• TRY IT
Copy the lines from the start of the items up to and including the line with "Limit does not". Replace "features compared" with "features reviewed" and leave everything else unchanged.

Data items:
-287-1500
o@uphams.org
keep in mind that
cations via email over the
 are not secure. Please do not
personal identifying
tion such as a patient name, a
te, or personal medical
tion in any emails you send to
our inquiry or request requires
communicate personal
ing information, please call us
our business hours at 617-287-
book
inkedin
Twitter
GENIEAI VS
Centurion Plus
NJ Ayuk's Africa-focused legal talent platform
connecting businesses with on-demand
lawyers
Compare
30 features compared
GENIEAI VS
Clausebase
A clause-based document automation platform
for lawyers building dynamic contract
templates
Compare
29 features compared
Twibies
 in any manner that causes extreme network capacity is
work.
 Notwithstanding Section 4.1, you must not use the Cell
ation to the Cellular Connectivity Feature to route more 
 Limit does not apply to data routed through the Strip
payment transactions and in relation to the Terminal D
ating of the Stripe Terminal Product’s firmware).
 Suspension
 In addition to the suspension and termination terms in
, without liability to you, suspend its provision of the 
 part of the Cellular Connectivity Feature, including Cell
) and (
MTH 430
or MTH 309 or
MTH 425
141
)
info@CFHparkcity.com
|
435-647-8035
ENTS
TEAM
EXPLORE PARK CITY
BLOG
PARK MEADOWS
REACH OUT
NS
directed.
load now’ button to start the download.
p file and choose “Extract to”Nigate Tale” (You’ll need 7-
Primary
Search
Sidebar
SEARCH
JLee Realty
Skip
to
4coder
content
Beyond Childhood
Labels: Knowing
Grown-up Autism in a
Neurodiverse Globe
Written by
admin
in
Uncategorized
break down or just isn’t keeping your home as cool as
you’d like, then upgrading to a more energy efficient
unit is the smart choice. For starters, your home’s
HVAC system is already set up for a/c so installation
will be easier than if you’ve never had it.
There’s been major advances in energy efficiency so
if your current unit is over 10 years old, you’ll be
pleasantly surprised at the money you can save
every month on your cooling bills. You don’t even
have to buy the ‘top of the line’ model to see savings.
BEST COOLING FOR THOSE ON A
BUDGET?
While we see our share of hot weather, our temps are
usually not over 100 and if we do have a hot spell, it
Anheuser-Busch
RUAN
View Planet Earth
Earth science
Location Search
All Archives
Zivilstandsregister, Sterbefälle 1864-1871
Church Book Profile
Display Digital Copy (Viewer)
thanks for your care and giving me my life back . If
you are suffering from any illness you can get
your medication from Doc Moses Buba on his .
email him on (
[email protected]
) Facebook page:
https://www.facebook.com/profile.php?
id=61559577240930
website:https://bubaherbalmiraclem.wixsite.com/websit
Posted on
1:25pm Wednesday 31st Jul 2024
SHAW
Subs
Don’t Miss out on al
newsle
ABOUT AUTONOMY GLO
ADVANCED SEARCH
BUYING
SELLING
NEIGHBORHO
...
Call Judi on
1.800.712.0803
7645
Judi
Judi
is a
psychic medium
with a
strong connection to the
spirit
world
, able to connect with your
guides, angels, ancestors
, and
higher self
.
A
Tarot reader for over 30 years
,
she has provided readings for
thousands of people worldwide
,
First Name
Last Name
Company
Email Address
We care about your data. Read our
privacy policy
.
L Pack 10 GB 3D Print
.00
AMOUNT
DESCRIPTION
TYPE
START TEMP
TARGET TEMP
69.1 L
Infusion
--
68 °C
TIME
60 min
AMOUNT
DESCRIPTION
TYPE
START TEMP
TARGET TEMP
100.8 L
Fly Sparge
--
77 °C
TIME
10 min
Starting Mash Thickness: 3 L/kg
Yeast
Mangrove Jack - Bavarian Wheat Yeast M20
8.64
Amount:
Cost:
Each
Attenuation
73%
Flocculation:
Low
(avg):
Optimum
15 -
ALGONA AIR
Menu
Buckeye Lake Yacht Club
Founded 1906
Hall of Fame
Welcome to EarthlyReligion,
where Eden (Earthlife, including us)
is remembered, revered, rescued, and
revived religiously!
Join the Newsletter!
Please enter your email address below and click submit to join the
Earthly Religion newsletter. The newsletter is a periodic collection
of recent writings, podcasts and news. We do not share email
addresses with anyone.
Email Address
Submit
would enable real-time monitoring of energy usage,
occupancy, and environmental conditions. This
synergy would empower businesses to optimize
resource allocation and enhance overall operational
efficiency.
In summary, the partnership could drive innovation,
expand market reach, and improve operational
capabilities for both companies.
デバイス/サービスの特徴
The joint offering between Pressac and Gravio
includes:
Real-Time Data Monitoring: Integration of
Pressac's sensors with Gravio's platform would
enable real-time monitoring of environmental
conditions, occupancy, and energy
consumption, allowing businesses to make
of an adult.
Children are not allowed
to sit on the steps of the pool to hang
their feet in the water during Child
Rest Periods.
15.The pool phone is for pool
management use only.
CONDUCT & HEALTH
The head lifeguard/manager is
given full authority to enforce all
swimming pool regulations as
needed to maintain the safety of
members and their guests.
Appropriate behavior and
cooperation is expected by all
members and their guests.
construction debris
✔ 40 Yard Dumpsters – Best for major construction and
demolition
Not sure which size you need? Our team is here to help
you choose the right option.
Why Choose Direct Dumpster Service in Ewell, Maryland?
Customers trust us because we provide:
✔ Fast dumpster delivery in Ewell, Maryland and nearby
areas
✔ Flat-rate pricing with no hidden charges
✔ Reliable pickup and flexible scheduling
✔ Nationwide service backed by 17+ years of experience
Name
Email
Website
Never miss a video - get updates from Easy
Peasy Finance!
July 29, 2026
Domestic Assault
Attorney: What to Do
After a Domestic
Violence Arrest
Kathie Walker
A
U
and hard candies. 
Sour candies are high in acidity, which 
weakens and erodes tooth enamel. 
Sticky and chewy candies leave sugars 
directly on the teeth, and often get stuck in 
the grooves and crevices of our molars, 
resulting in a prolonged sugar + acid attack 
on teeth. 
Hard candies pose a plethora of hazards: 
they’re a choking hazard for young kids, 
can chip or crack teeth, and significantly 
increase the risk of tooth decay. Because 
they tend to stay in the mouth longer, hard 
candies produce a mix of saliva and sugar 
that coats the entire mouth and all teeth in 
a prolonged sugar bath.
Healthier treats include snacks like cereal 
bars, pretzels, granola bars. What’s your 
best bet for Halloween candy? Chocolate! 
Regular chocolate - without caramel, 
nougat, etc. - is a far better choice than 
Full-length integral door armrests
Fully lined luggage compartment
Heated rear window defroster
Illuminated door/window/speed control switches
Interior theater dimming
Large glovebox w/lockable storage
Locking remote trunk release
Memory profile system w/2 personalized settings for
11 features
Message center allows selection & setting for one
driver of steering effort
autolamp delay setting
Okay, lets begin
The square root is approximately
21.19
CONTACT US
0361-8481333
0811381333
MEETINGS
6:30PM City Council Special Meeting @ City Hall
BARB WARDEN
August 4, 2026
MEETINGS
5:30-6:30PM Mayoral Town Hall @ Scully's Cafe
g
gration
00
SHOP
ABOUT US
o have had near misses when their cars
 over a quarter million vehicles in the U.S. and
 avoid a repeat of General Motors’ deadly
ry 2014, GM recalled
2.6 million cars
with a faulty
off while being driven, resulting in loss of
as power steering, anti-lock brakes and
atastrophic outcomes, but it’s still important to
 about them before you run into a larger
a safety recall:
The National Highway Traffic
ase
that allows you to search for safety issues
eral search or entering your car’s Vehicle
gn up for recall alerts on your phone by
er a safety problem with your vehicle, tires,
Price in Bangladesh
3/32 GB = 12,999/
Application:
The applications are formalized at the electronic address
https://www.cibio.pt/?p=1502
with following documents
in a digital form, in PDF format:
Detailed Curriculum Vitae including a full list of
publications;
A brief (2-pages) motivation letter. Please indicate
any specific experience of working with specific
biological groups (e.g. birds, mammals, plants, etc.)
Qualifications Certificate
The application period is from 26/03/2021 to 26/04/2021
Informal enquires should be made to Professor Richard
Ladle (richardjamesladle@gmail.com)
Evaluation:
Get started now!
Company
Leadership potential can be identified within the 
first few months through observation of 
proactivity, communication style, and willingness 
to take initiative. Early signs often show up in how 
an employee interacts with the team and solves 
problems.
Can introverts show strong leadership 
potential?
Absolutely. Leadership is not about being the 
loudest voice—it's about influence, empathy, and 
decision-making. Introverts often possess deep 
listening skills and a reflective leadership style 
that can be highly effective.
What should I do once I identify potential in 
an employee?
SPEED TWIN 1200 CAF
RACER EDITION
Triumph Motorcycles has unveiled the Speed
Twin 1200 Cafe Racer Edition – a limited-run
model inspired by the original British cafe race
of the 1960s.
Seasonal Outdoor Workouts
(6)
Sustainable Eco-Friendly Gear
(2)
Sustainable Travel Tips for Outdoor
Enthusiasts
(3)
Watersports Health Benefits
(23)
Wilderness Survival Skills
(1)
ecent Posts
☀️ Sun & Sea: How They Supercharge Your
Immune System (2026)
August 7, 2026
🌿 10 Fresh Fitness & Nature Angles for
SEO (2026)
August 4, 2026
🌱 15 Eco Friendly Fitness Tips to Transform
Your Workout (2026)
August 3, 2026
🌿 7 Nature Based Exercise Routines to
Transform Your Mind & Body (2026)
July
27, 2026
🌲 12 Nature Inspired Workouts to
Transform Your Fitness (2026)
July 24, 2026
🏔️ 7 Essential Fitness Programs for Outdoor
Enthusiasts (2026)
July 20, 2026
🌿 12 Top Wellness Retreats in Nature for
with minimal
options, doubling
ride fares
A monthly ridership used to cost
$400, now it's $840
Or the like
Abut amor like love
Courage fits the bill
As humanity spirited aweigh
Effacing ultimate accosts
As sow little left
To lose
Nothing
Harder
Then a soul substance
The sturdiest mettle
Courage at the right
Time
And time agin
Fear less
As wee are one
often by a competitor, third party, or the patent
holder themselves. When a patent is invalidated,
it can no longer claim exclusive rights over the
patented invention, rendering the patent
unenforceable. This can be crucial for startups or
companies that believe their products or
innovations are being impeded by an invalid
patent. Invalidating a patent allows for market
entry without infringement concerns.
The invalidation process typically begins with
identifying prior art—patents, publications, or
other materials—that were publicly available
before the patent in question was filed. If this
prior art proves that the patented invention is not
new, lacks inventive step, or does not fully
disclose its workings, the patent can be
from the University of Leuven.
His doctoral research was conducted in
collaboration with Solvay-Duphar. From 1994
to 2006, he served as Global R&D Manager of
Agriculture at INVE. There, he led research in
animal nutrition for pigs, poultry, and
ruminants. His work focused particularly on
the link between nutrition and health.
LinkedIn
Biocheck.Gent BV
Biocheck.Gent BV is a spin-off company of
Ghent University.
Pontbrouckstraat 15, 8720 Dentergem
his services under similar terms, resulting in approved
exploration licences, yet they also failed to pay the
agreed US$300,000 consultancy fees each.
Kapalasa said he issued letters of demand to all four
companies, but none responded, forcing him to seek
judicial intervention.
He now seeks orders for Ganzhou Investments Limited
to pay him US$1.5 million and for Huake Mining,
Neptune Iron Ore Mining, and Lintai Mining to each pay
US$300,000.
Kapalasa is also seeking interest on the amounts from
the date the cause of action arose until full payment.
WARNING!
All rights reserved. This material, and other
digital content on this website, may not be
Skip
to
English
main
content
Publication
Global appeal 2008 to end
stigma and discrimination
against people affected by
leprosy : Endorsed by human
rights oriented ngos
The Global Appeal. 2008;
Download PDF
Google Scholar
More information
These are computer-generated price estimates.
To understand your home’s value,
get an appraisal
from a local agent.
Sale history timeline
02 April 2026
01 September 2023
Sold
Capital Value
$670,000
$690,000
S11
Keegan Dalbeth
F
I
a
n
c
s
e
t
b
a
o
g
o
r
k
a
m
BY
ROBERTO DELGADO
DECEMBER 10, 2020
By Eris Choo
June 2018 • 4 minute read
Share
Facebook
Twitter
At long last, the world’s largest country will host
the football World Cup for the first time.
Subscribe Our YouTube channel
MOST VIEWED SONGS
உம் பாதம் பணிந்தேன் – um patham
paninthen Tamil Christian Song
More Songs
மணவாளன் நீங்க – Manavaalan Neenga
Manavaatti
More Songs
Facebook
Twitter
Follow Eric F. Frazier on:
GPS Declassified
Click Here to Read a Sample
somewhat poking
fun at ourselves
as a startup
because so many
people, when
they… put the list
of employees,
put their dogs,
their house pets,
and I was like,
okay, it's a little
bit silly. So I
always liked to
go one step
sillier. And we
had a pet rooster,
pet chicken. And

• SOLUTION
-287-1500
o@uphams.org
keep in mind that
cations via email over the
 are not secure. Please do not
personal identifying
tion such as a patient name, a
te, or personal medical
tion in any emails you send to
our inquiry or request requires
communicate personal
ing information, please call us
our business hours at 617-287-
book
inkedin
Twitter
GENIEAI VS
Centurion Plus
NJ Ayuk's Africa-focused legal talent platform
connecting businesses with on-demand
lawyers
Compare
30 features reviewed
GENIEAI VS
Clausebase
A clause-based document automation platform
for lawyers building dynamic contract
templates
Compare
29 features reviewed
Twibies
 in any manner that causes extreme network capacity is
work.
 Notwithstanding Section 4.1, you must not use the Cell
ation to the Cellular Connectivity Feature to route more 
 Limit does not apply to data routed through the Strip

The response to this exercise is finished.